Di sektor otomotif, PHINIA Delphi Automotive Systems (Yantai) Co. disebut sebagai investasi Asia-Pasifik terbesar oleh PHINIA Inc. yang berbasis di Amerika Serikat dalam 30 tahun. Perusahaan itu mengandalkan otomatisasi dan tenaga kerja terampil untuk mendorong manufaktur presisi.
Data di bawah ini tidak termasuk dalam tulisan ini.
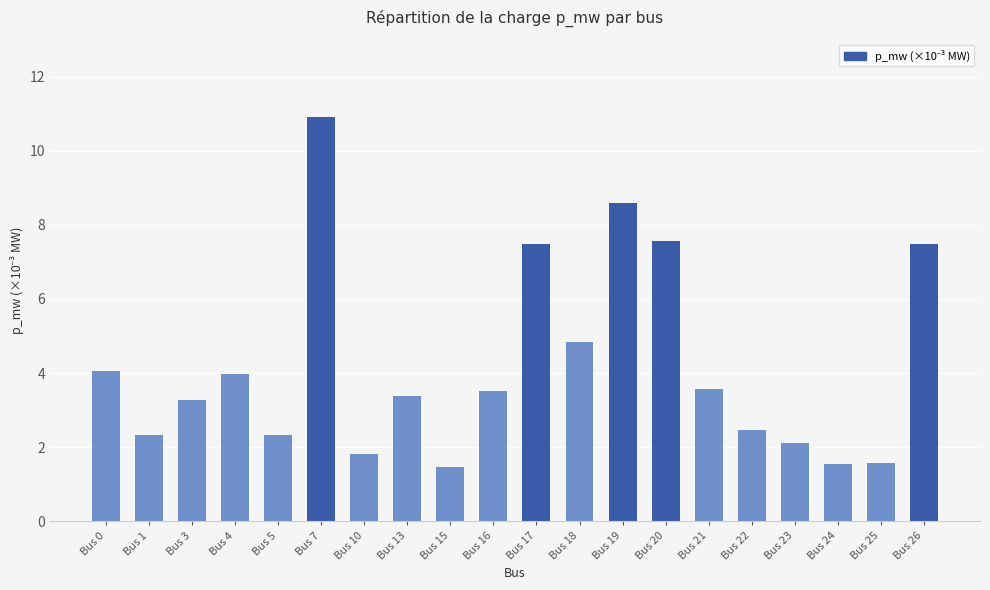

Does the chart contain stacked bars?

No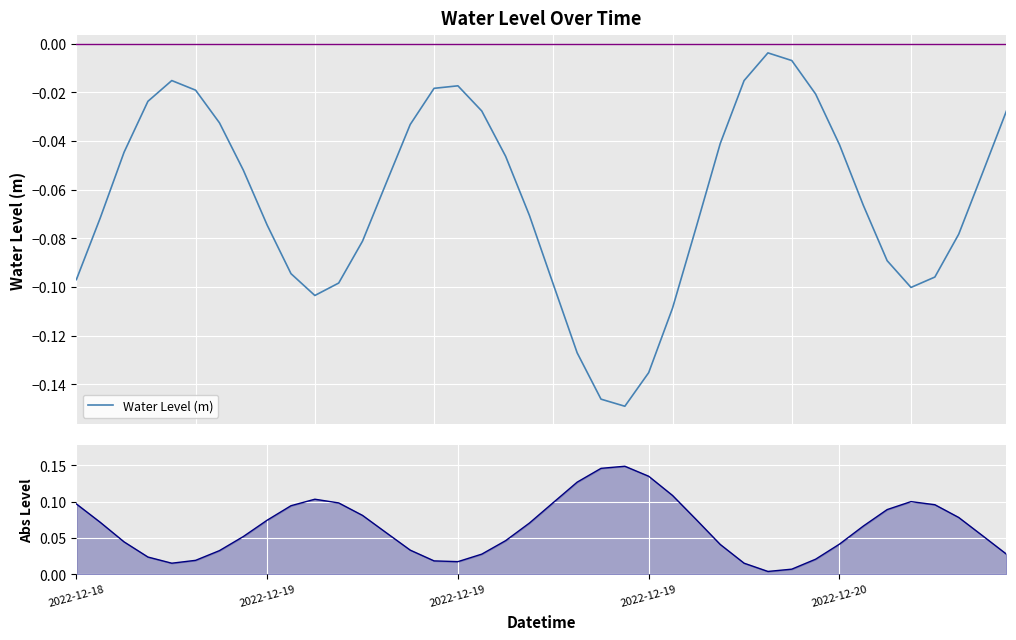

What are all the series names shown in the legend?

Water Level (m), |Water Level|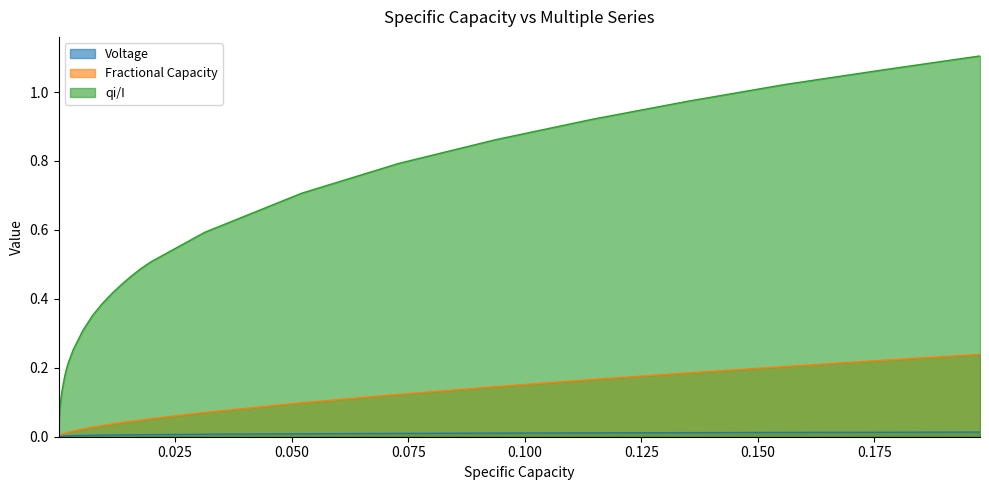

Reading left to right, list all the values displayed in this chart.

Voltage: 0.0	0.0	0.0	0.0	0.0	0.0	0.0	0.0	0.0	0.0	0.0	0.0	0.0	0.0	0.0	0.0	0.0	0.0	0.0	0.0	0.0	0.0	0.0	0.0	0.0	0.0	0.0	0.0	0.0	0.0	0.0	0.0	0.0	0.0	0.0	0.0	0.0
Fractional Capacity: 0.0	0.0	0.0	0.0	0.0	0.0	0.0	0.0	0.0	0.0	0.0	0.0	0.0	0.0	0.0	0.0	0.0	0.0	0.0	0.0	0.0	0.0	0.0	0.0	0.0	0.0	0.0	0.1	0.1	0.1	0.1	0.1	0.2	0.2	0.2	0.2	0.2
qi/I: 0.0	0.0	0.0	0.0	0.0	0.1	0.1	0.1	0.1	0.1	0.1	0.1	0.1	0.2	0.2	0.2	0.2	0.2	0.2	0.3	0.3	0.4	0.4	0.4	0.4	0.5	0.5	0.5	0.6	0.7	0.8	0.9	0.9	1.0	1.0	1.1	1.1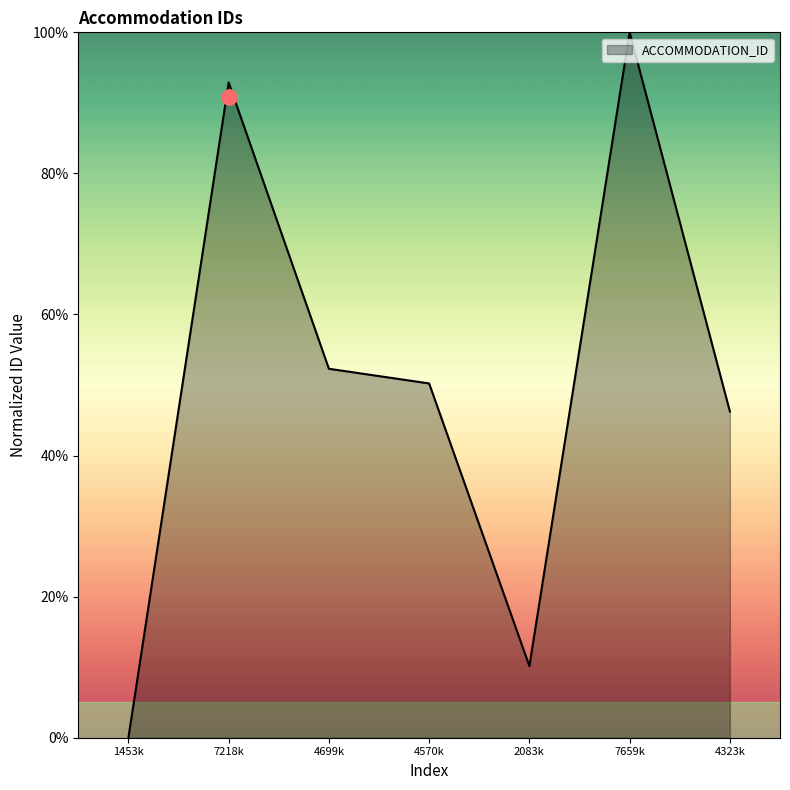

At which label does ACCOMMODATION_ID reach its peak?

7659k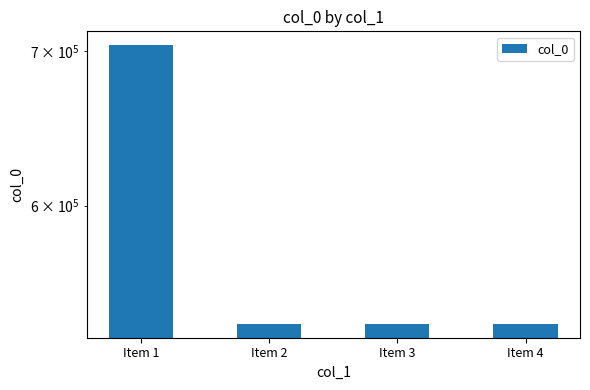

At which label does the data first exceed 533137?

Item 1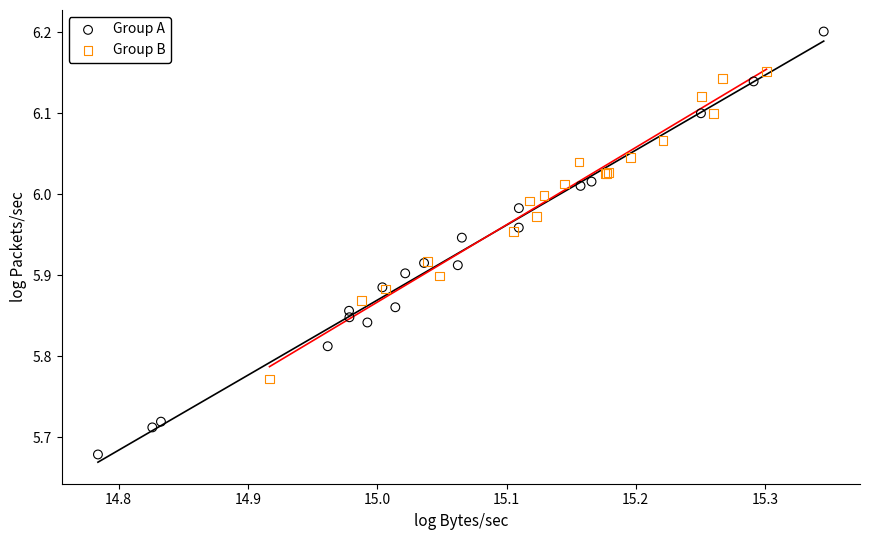

What are all the series names shown in the legend?

Group A, Group B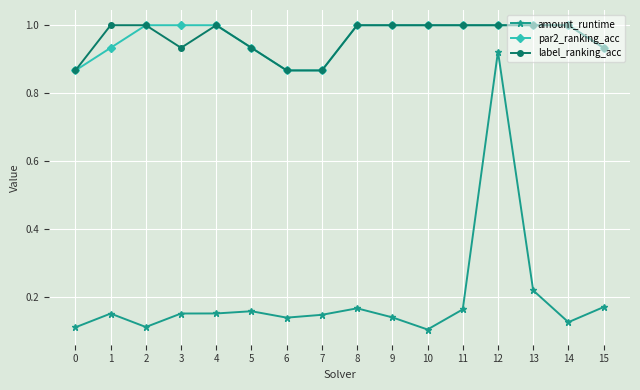

How many values in the label_ranking_acc series are below 1?

6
Dalam 10 tahun terakhir, PHINIA telah menginvestasikan lebih dari 500 juta dolar AS di China dengan membangun dua pabrik dan sebuah pusat penelitian dan pengembangan. Pengadaan material lokal meningkat dari 10 persen menjadi 90 persen, sementara penjualan tahunan naik dari 40 juta yuan menjadi 2 miliar yuan.

Simon Godwin, wakil presiden urusan pemerintahan PHINIA, menyatakan Shandong sangat penting bagi rantai pasokan global perusahaan. Ia menambahkan bahwa PHINIA meningkatkan investasi tidak hanya pada sistem konvensional, tetapi juga pada energi bersih.